━━ DATA FOR THIS TASK
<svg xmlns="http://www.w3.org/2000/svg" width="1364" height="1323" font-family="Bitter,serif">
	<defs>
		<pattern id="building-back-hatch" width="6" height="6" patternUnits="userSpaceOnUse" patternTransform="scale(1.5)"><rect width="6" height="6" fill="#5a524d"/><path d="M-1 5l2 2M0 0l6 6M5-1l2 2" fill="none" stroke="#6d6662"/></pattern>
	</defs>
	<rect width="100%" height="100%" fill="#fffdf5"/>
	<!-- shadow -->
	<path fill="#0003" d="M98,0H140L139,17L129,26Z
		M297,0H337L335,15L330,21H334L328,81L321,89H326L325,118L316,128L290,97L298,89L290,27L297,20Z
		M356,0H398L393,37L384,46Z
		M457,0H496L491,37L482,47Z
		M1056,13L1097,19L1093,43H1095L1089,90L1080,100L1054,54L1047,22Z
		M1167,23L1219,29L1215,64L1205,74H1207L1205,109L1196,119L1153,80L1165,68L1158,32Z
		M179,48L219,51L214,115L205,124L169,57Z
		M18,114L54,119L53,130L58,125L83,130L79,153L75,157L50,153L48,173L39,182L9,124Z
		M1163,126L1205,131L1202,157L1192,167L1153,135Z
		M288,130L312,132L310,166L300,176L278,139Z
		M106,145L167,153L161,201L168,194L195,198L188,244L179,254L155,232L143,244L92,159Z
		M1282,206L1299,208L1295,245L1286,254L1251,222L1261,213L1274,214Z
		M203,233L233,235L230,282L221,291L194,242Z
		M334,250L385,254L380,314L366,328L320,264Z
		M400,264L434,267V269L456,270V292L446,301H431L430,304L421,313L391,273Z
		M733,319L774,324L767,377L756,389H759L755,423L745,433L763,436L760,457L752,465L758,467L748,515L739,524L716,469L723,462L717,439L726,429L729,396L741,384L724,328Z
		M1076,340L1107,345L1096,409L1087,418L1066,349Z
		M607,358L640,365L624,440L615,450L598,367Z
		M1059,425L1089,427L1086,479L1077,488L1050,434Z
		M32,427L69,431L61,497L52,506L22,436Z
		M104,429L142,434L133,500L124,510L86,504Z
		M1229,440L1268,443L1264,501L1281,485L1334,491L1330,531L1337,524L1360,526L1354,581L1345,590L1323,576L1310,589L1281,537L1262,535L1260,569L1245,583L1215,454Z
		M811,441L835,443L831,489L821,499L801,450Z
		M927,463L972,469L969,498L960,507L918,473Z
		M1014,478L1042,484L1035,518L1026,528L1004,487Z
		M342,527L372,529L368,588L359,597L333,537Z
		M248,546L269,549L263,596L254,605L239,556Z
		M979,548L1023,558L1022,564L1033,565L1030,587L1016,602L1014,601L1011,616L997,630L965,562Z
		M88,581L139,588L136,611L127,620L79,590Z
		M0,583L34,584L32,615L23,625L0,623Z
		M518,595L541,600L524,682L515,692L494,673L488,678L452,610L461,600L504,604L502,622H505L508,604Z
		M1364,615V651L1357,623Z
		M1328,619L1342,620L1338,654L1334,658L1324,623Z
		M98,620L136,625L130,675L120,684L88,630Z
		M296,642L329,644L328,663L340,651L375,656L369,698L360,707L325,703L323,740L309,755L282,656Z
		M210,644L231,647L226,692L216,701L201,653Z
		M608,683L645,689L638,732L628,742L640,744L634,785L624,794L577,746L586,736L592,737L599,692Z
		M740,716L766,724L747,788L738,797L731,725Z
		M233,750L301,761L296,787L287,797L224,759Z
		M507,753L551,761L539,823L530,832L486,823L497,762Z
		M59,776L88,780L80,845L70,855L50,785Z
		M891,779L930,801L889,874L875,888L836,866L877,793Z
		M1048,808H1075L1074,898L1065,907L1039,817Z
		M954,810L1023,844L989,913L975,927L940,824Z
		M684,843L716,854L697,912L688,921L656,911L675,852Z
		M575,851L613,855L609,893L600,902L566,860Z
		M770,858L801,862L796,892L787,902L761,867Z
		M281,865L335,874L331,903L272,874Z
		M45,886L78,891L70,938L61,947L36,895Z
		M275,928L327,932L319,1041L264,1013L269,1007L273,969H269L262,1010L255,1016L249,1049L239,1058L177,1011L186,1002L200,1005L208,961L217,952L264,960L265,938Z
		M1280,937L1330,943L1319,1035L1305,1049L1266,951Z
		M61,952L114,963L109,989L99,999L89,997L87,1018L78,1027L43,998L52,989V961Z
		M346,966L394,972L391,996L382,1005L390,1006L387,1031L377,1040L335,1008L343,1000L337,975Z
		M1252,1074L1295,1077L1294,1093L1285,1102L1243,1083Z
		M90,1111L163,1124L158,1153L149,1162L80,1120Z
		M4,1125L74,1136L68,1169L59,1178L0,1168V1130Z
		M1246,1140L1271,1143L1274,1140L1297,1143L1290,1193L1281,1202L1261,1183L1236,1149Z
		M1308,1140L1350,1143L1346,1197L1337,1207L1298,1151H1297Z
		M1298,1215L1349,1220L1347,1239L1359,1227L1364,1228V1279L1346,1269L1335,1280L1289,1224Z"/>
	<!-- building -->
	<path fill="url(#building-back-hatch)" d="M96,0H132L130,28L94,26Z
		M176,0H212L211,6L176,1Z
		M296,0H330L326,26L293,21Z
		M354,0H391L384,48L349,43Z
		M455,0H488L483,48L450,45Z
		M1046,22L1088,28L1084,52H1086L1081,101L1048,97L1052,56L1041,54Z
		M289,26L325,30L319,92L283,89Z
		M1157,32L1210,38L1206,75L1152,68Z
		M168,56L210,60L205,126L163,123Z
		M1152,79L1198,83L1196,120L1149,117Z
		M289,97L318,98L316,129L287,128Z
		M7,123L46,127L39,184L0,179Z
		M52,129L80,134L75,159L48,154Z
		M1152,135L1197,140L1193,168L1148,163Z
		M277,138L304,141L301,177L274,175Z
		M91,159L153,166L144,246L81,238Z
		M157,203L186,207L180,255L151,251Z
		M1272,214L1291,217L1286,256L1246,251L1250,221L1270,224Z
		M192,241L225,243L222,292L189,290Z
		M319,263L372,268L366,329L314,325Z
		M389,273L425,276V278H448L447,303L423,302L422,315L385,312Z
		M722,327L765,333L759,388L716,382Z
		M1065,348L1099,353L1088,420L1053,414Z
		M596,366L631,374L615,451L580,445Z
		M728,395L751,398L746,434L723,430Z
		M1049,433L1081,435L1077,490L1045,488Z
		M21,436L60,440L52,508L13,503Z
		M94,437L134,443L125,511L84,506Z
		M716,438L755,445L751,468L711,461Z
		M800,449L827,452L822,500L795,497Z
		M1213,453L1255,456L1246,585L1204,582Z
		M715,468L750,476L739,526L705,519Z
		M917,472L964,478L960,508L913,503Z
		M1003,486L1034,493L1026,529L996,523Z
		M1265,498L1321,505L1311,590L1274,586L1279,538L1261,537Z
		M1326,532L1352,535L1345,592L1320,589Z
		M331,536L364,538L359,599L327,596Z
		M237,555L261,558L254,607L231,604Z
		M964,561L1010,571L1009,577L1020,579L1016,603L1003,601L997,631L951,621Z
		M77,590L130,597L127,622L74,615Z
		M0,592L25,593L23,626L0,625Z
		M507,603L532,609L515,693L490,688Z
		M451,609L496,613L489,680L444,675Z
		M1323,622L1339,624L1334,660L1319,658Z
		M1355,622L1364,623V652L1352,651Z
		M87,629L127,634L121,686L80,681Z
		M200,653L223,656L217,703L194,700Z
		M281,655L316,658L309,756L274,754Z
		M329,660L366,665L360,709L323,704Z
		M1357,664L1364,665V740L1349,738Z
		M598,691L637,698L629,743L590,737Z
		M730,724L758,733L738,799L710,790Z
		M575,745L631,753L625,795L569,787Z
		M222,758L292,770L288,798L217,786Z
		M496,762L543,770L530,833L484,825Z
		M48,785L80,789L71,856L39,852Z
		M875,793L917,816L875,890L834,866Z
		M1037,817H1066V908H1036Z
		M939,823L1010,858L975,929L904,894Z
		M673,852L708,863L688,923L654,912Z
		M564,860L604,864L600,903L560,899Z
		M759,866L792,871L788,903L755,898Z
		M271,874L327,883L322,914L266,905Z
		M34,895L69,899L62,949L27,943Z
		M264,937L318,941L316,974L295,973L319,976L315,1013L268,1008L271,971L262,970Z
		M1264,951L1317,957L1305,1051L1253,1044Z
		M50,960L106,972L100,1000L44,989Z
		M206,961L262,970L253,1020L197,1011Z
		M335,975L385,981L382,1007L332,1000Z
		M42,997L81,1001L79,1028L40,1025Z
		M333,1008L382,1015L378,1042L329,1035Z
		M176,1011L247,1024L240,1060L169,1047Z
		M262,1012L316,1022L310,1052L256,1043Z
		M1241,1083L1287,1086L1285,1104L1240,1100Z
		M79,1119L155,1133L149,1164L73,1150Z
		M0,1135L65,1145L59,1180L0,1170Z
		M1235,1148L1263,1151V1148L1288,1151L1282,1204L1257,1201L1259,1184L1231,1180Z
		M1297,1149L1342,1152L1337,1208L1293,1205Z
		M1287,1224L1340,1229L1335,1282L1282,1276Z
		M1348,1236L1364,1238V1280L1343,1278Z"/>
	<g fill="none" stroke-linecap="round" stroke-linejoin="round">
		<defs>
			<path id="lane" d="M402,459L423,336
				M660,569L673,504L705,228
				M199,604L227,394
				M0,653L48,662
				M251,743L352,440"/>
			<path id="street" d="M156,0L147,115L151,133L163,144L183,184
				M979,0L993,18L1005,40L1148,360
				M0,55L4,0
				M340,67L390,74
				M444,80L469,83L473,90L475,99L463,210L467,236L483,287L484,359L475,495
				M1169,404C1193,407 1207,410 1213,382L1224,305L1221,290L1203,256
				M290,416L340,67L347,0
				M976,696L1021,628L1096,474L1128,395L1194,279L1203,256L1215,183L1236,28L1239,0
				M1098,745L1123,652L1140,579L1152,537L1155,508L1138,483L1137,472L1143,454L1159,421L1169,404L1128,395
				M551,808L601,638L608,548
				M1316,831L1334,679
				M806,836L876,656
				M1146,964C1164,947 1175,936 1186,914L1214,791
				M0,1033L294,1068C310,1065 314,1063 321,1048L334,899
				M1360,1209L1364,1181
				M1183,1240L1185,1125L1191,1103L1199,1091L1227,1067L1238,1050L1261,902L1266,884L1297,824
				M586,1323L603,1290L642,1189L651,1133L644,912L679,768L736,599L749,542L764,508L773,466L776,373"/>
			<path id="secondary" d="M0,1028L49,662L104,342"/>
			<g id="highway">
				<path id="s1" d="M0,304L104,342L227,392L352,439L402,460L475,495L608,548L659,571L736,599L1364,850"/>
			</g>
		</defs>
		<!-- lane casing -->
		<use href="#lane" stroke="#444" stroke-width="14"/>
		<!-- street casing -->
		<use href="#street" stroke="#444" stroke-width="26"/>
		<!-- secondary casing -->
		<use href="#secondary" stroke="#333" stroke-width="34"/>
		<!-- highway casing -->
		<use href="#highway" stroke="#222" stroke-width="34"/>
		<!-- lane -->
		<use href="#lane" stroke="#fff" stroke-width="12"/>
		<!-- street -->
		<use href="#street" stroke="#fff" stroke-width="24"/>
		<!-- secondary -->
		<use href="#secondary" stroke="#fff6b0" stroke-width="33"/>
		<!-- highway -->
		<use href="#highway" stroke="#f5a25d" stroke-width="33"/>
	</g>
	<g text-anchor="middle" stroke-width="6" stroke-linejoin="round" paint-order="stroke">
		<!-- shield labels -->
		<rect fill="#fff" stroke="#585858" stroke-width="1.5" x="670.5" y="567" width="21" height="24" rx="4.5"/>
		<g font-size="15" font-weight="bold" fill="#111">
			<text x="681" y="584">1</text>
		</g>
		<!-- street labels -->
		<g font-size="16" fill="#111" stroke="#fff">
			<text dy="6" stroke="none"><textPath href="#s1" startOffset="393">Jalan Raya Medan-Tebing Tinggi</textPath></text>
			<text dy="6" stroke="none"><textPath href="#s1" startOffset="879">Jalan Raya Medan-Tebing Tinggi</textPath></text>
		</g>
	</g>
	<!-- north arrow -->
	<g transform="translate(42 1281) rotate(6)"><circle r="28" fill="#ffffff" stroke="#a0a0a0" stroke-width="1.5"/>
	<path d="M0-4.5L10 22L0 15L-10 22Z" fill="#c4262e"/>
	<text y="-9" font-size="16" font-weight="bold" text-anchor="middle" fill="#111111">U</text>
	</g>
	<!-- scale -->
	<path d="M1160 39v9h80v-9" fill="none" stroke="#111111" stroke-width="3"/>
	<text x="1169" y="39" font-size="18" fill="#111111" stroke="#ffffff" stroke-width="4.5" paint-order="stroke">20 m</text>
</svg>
━━━━
* [YOUR INSTRUCTIONS]: Find how many lines in the preceding listing contain the word "middle", and answer with that number only.

* [RESULT BELOW]: 2